India budget surprises with spending surge, wealth tax
Economy slows further, posts growth of 4.5 pct
NEW DELHI, Feb 28, (Agencies): India unveiled new taxes on the rich and large companies on Thursday to fund higherthan-expected spending for the next fiscal year, in a budget that aimed to revive growth amid the country’s worst slowdown in a decade ahead of a 2014 election.
Stocks, bond prices and the rupee all fell despite Finance Minister P. Chidambaram’s vow to cut next year’s fiscal deficit to 4.8 percent of GDP, which some watchers said counted on ambitious revenue assumptions given hefty spending targets.
There had been widespread expectation, fuelled in part by comments by finance ministry officials, that Chidambaram would present an austere budget in line with the spending cuts he forced on government ministries in recent months.
But the spending plan appeared to have been drawn up with a looming general election in mind, some economists said. “With a general election not much than a year away, political pressure from within the Congress Party may well have had an influence on the make-up of the Finance Minister’s budget,” Credit Suisse said.
Chidambaram, a three-time finance minister seen as a candidate for prime minister in 2014, has staked his reputation on cutting swollen fiscal and current account deficits that have alarmed credit rating agencies and triggered warnings that India’s sovereign bonds could be downgraded to ‘junk’ status. There was no immediate comment from the agencies.
“Fiscal consolidation cannot be effective only by cutting expenditure,” Chidambaram said in his speech, seen as a balancing act to stave off a credit rating downgrade while meeting demands for populist spending heading into an election year.
Expenditure
Total budget expenditure will rise by an unexpectedly high 16 percent in the 2013/14 fiscal year that begins on April 1 to 16.65 trillion rupees ($309 billion).
Next year’s fiscal deficit target is in line with expectations but assumes hefty revenue growth, including 558 billion rupees from the sale of government stakes in companies, or more than double the 240 billion rupee target for the current year, which falls short of the initial target.
“From a macro perspective, the budget is disappointing in our opinion as it lacks any expenditure control,” Nomura analysts wrote. The budget also assumes revenue of 408.5 billion rupees from telecoms sector fees, more than double what it will generate this year, with its next auction of mobile airwaves poised to flop after attracting just one bidder.
Net market borrowing of 4.84 trillion rupees for the new fiscal year met investor hopes that the figure would not top 5 trillion rupees, but the gross figure exceeded expectations.
The budget included several measures to spur investment both in markets and by corporations, including an incentive on investments in plant and machinery exceeding 1 billion rupees and extending tax breaks for small companies that grow larger, and an expansion of tax-free bonds for infrastructure. Chidambaram has focused on winning back foreign investors unnerved by proposals of his predecessor, Pranab Mukherjee, to tax merger deals retrospectively and clamp down on tax evasion. Since September, he has implemented a spate of investorfriendly reforms, including allowing entry of foreign supermarkets.

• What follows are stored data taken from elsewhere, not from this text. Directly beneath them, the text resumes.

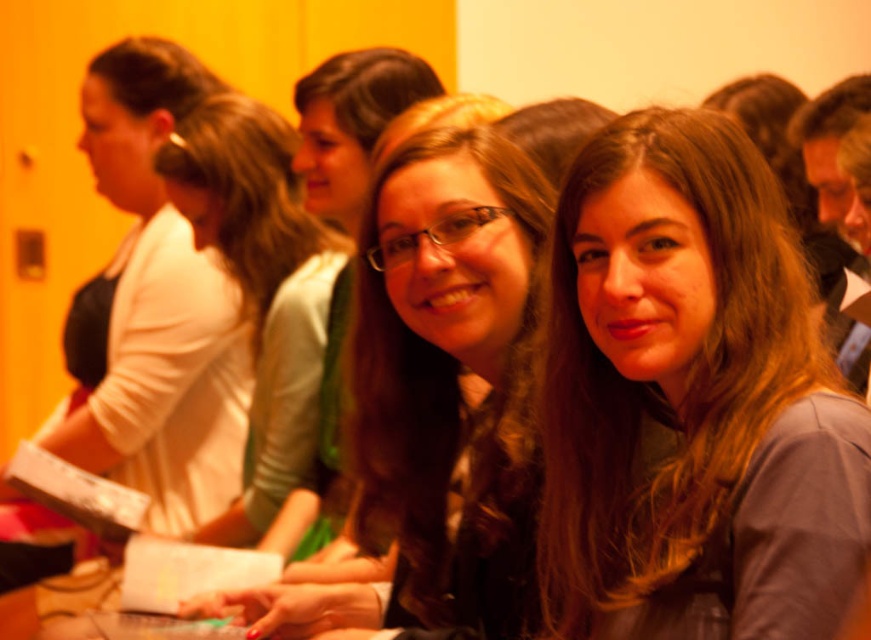
Based on the photo, who is more forward, (x=352, y=596) or (x=111, y=330)?

Point (x=352, y=596) is in front.

Who is more distant from viewer, (485, 509) or (187, 477)?

Point (187, 477)

Between point (481, 580) and point (219, 461), which one is positioned in front?

Point (481, 580)

In order to click on matte black hair at center in this screenshot , I will do `click(450, 376)`.

From the picture: Is brown hair at center wider than white matte jacket at upper left?

In fact, brown hair at center might be narrower than white matte jacket at upper left.

Between brown hair at center and white matte jacket at upper left, which one has more height?

white matte jacket at upper left

Is point (684, 611) positioned behind point (89, 426)?

No.

You are a GUI agent. You are given a task and a screenshot of the screen. Output one action in this format:
    pyautogui.click(x=<x>, y=<y>)
    Task: Click on the brown hair at center
    Image resolution: width=871 pixels, height=640 pixels.
    Given the screenshot: What is the action you would take?
    pyautogui.click(x=691, y=397)

Is brown hair at center below matte black hair at center?

No.

The image size is (871, 640). What do you see at coordinates (691, 397) in the screenshot?
I see `brown hair at center` at bounding box center [691, 397].

Is point (588, 333) farther from viewer compared to point (444, 163)?

That is False.

Locate an element on the screen. Image resolution: width=871 pixels, height=640 pixels. brown hair at center is located at coordinates (691, 397).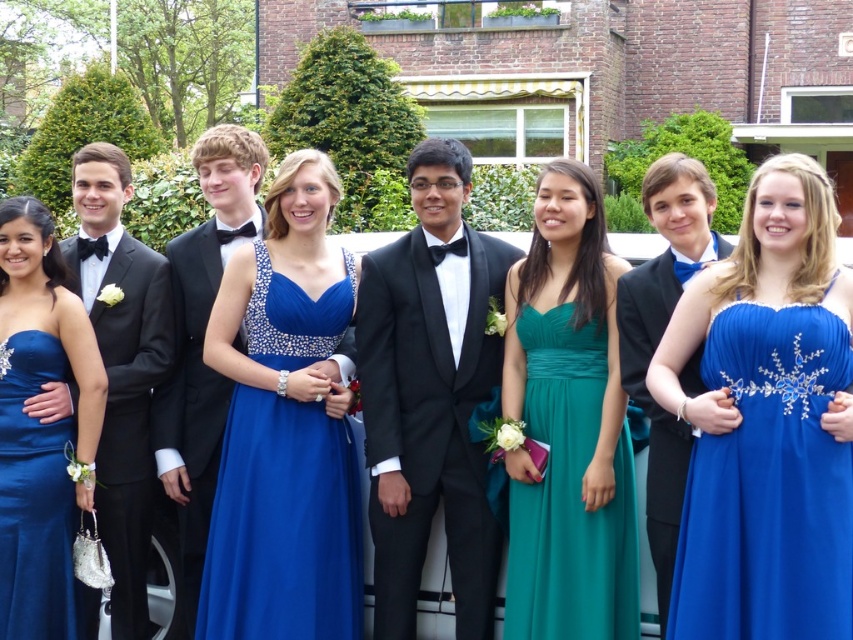
Is shiny blue dress at center to the left of black satin tuxedo at left from the viewer's perspective?

Incorrect, shiny blue dress at center is not on the left side of black satin tuxedo at left.

Who is positioned more to the left, shiny blue dress at center or black satin tuxedo at left?

black satin tuxedo at left

Is point (350, 584) closer to camera compared to point (119, 228)?

Yes, point (350, 584) is closer to viewer.

Find the location of a particular element. shiny blue dress at center is located at coordinates (283, 524).

Who is positioned more to the right, shiny blue dress at center or matte black suit at center?

Positioned to the right is matte black suit at center.

Which is behind, point (283, 476) or point (680, 477)?

The point (283, 476) is more distant.

Which is behind, point (230, 433) or point (672, 435)?

Positioned behind is point (230, 433).

The width and height of the screenshot is (853, 640). In order to click on shiny blue dress at center in this screenshot , I will do `click(283, 524)`.

Can you confirm if black satin tuxedo at center is shorter than royal blue satin dress at center?

Correct, black satin tuxedo at center is not as tall as royal blue satin dress at center.

Does point (440, 298) come behind point (798, 545)?

Yes, it is behind point (798, 545).

Identify the location of black satin tuxedo at center. (430, 394).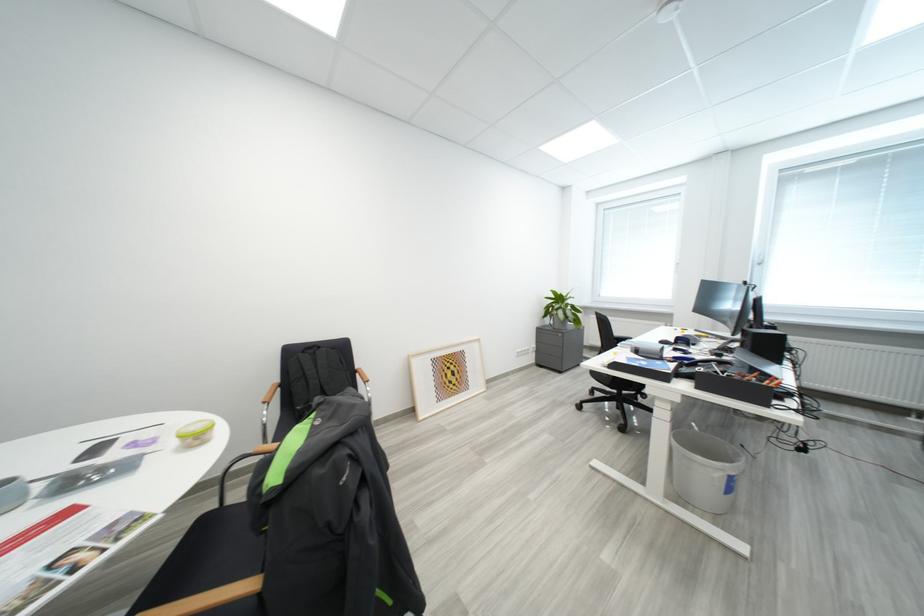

An added surcharge on local firms with incomes of more than 100 million rupees and a 10 percent surcharge on individuals with taxable incomes topping 10 million rupees - a level of earnings currently declared by just 42,800 people - will be put in place for one year.
India’s economic slowdown deepened in the October-December quarter, expanding by 4.5 percent on an annual basis, official data showed on Thursday.
The Indian economy, the world’s 10th biggest, is projected to expand by 5.0 percent this fiscal year to March, the lowest figure for a decade, after growth of 6.2 percent last financial year.
Over the course of this fiscal year, growth has dropped progressively from 5.5 percent growth in the April-to-June quarter and 5.3 percent in the JulySeptember quarter.